[Goal of the exercise]:
Here is a listing. Write it out again without a single difference.

[Raw data]:

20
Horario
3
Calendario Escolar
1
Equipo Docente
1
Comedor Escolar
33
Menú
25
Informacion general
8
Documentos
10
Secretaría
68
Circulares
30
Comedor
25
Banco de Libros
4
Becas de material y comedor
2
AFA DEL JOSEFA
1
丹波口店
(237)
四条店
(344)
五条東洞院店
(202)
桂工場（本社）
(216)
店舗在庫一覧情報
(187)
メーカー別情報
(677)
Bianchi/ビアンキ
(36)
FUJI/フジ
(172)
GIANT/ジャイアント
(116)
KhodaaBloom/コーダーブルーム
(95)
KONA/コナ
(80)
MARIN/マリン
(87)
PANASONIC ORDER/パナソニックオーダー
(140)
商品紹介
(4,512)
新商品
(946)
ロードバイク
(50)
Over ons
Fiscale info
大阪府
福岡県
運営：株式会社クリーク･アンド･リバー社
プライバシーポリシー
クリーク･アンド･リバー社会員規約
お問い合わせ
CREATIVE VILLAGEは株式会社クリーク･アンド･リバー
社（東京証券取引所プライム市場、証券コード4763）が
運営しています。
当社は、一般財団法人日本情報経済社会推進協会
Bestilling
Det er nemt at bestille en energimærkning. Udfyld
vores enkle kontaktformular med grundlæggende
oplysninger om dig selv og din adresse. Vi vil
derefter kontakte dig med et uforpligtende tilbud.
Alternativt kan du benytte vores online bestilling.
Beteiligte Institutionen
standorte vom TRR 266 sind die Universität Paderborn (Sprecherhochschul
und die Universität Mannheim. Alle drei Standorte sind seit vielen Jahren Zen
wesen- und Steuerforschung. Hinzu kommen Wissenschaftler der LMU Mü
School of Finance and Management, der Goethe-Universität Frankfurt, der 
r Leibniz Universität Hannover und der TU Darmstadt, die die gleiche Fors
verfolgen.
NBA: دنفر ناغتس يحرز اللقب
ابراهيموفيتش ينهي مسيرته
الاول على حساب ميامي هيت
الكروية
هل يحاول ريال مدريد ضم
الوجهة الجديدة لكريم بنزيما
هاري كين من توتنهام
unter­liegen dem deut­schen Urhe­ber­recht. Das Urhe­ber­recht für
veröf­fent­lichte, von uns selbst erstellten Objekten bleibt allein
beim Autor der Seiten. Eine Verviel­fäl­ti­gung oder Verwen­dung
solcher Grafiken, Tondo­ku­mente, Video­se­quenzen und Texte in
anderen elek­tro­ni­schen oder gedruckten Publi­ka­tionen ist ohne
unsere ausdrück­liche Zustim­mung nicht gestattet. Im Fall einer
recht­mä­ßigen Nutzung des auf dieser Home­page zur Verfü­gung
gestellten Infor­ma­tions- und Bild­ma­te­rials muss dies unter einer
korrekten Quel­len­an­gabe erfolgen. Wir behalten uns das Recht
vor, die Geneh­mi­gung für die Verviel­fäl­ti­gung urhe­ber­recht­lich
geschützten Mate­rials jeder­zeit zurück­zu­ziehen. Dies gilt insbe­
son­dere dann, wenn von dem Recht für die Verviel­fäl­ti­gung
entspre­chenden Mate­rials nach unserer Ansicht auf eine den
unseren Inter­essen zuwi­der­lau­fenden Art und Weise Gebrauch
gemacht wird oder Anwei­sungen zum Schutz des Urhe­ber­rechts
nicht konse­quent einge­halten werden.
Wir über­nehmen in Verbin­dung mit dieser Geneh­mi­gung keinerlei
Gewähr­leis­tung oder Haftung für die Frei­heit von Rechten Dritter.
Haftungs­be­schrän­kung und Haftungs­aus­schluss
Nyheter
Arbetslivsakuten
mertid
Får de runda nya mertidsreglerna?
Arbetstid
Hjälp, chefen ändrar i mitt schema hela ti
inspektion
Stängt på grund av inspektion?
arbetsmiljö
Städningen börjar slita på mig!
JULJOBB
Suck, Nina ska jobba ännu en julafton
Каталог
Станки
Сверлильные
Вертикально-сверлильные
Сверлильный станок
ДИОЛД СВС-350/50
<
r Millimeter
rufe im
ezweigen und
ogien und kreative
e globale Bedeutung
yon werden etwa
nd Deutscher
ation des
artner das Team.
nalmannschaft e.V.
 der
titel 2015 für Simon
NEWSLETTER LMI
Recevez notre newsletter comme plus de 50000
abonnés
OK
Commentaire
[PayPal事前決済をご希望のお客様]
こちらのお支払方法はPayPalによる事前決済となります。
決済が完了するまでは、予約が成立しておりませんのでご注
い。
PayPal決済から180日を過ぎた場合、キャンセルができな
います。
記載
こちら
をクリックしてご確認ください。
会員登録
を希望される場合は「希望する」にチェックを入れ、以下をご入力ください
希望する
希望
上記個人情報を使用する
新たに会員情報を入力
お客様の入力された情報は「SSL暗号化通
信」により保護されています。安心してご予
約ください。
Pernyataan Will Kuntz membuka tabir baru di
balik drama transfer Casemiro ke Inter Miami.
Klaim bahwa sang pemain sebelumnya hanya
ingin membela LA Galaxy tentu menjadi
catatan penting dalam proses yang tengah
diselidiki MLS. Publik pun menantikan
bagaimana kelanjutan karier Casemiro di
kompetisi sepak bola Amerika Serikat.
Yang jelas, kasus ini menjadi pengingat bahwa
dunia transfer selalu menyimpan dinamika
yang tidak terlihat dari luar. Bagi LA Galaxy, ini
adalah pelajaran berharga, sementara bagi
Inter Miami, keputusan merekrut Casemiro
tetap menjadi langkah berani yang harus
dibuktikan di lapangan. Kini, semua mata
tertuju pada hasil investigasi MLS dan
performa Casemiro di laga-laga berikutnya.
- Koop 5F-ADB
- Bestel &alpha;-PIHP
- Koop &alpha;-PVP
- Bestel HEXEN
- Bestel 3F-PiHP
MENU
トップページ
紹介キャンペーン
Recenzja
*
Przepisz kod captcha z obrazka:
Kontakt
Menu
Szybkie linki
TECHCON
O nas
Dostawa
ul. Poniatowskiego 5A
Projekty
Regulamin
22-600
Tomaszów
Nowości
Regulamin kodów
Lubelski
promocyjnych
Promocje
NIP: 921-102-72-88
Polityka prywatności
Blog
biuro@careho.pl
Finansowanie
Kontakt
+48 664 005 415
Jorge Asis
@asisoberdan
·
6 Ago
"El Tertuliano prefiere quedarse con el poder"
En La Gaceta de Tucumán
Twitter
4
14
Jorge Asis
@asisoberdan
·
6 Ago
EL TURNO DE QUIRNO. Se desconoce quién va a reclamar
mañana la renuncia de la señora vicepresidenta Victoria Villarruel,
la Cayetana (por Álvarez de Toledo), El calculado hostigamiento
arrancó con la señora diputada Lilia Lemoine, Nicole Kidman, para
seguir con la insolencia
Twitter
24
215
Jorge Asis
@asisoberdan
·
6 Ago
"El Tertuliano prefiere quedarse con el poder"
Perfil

[Answer space]:
20
Horario
3
Calendario Escolar
1
Equipo Docente
1
Comedor Escolar
33
Menú
25
Informacion general
8
Documentos
10
Secretaría
68
Circulares
30
Comedor
25
Banco de Libros
4
Becas de material y comedor
2
AFA DEL JOSEFA
1
丹波口店
(237)
四条店
(344)
五条東洞院店
(202)
桂工場（本社）
(216)
店舗在庫一覧情報
(187)
メーカー別情報
(677)
Bianchi/ビアンキ
(36)
FUJI/フジ
(172)
GIANT/ジャイアント
(116)
KhodaaBloom/コーダーブルーム
(95)
KONA/コナ
(80)
MARIN/マリン
(87)
PANASONIC ORDER/パナソニックオーダー
(140)
商品紹介
(4,512)
新商品
(946)
ロードバイク
(50)
Over ons
Fiscale info
大阪府
福岡県
運営：株式会社クリーク･アンド･リバー社
プライバシーポリシー
クリーク･アンド･リバー社会員規約
お問い合わせ
CREATIVE VILLAGEは株式会社クリーク･アンド･リバー
社（東京証券取引所プライム市場、証券コード4763）が
運営しています。
当社は、一般財団法人日本情報経済社会推進協会
Bestilling
Det er nemt at bestille en energimærkning. Udfyld
vores enkle kontaktformular med grundlæggende
oplysninger om dig selv og din adresse. Vi vil
derefter kontakte dig med et uforpligtende tilbud.
Alternativt kan du benytte vores online bestilling.
Beteiligte Institutionen
standorte vom TRR 266 sind die Universität Paderborn (Sprecherhochschul
und die Universität Mannheim. Alle drei Standorte sind seit vielen Jahren Zen
wesen- und Steuerforschung. Hinzu kommen Wissenschaftler der LMU Mü
School of Finance and Management, der Goethe-Universität Frankfurt, der 
r Leibniz Universität Hannover und der TU Darmstadt, die die gleiche Fors
verfolgen.
NBA: دنفر ناغتس يحرز اللقب
ابراهيموفيتش ينهي مسيرته
الاول على حساب ميامي هيت
الكروية
هل يحاول ريال مدريد ضم
الوجهة الجديدة لكريم بنزيما
هاري كين من توتنهام
unter­liegen dem deut­schen Urhe­ber­recht. Das Urhe­ber­recht für
veröf­fent­lichte, von uns selbst erstellten Objekten bleibt allein
beim Autor der Seiten. Eine Verviel­fäl­ti­gung oder Verwen­dung
solcher Grafiken, Tondo­ku­mente, Video­se­quenzen und Texte in
anderen elek­tro­ni­schen oder gedruckten Publi­ka­tionen ist ohne
unsere ausdrück­liche Zustim­mung nicht gestattet. Im Fall einer
recht­mä­ßigen Nutzung des auf dieser Home­page zur Verfü­gung
gestellten Infor­ma­tions- und Bild­ma­te­rials muss dies unter einer
korrekten Quel­len­an­gabe erfolgen. Wir behalten uns das Recht
vor, die Geneh­mi­gung für die Verviel­fäl­ti­gung urhe­ber­recht­lich
geschützten Mate­rials jeder­zeit zurück­zu­ziehen. Dies gilt insbe­
son­dere dann, wenn von dem Recht für die Verviel­fäl­ti­gung
entspre­chenden Mate­rials nach unserer Ansicht auf eine den
unseren Inter­essen zuwi­der­lau­fenden Art und Weise Gebrauch
gemacht wird oder Anwei­sungen zum Schutz des Urhe­ber­rechts
nicht konse­quent einge­halten werden.
Wir über­nehmen in Verbin­dung mit dieser Geneh­mi­gung keinerlei
Gewähr­leis­tung oder Haftung für die Frei­heit von Rechten Dritter.
Haftungs­be­schrän­kung und Haftungs­aus­schluss
Nyheter
Arbetslivsakuten
mertid
Får de runda nya mertidsreglerna?
Arbetstid
Hjälp, chefen ändrar i mitt schema hela ti
inspektion
Stängt på grund av inspektion?
arbetsmiljö
Städningen börjar slita på mig!
JULJOBB
Suck, Nina ska jobba ännu en julafton
Каталог
Станки
Сверлильные
Вертикально-сверлильные
Сверлильный станок
ДИОЛД СВС-350/50
<
r Millimeter
rufe im
ezweigen und
ogien und kreative
e globale Bedeutung
yon werden etwa
nd Deutscher
ation des
artner das Team.
nalmannschaft e.V.
 der
titel 2015 für Simon
NEWSLETTER LMI
Recevez notre newsletter comme plus de 50000
abonnés
OK
Commentaire
[PayPal事前決済をご希望のお客様]
こちらのお支払方法はPayPalによる事前決済となります。
決済が完了するまでは、予約が成立しておりませんのでご注
い。
PayPal決済から180日を過ぎた場合、キャンセルができな
います。
記載
こちら
をクリックしてご確認ください。
会員登録
を希望される場合は「希望する」にチェックを入れ、以下をご入力ください
希望する
希望
上記個人情報を使用する
新たに会員情報を入力
お客様の入力された情報は「SSL暗号化通
信」により保護されています。安心してご予
約ください。
Pernyataan Will Kuntz membuka tabir baru di
balik drama transfer Casemiro ke Inter Miami.
Klaim bahwa sang pemain sebelumnya hanya
ingin membela LA Galaxy tentu menjadi
catatan penting dalam proses yang tengah
diselidiki MLS. Publik pun menantikan
bagaimana kelanjutan karier Casemiro di
kompetisi sepak bola Amerika Serikat.
Yang jelas, kasus ini menjadi pengingat bahwa
dunia transfer selalu menyimpan dinamika
yang tidak terlihat dari luar. Bagi LA Galaxy, ini
adalah pelajaran berharga, sementara bagi
Inter Miami, keputusan merekrut Casemiro
tetap menjadi langkah berani yang harus
dibuktikan di lapangan. Kini, semua mata
tertuju pada hasil investigasi MLS dan
performa Casemiro di laga-laga berikutnya.
- Koop 5F-ADB
- Bestel &alpha;-PIHP
- Koop &alpha;-PVP
- Bestel HEXEN
- Bestel 3F-PiHP
MENU
トップページ
紹介キャンペーン
Recenzja
*
Przepisz kod captcha z obrazka:
Kontakt
Menu
Szybkie linki
TECHCON
O nas
Dostawa
ul. Poniatowskiego 5A
Projekty
Regulamin
22-600
Tomaszów
Nowości
Regulamin kodów
Lubelski
promocyjnych
Promocje
NIP: 921-102-72-88
Polityka prywatności
Blog
biuro@careho.pl
Finansowanie
Kontakt
+48 664 005 415
Jorge Asis
@asisoberdan
·
6 Ago
"El Tertuliano prefiere quedarse con el poder"
En La Gaceta de Tucumán
Twitter
4
14
Jorge Asis
@asisoberdan
·
6 Ago
EL TURNO DE QUIRNO. Se desconoce quién va a reclamar
mañana la renuncia de la señora vicepresidenta Victoria Villarruel,
la Cayetana (por Álvarez de Toledo), El calculado hostigamiento
arrancó con la señora diputada Lilia Lemoine, Nicole Kidman, para
seguir con la insolencia
Twitter
24
215
Jorge Asis
@asisoberdan
·
6 Ago
"El Tertuliano prefiere quedarse con el poder"
Perfil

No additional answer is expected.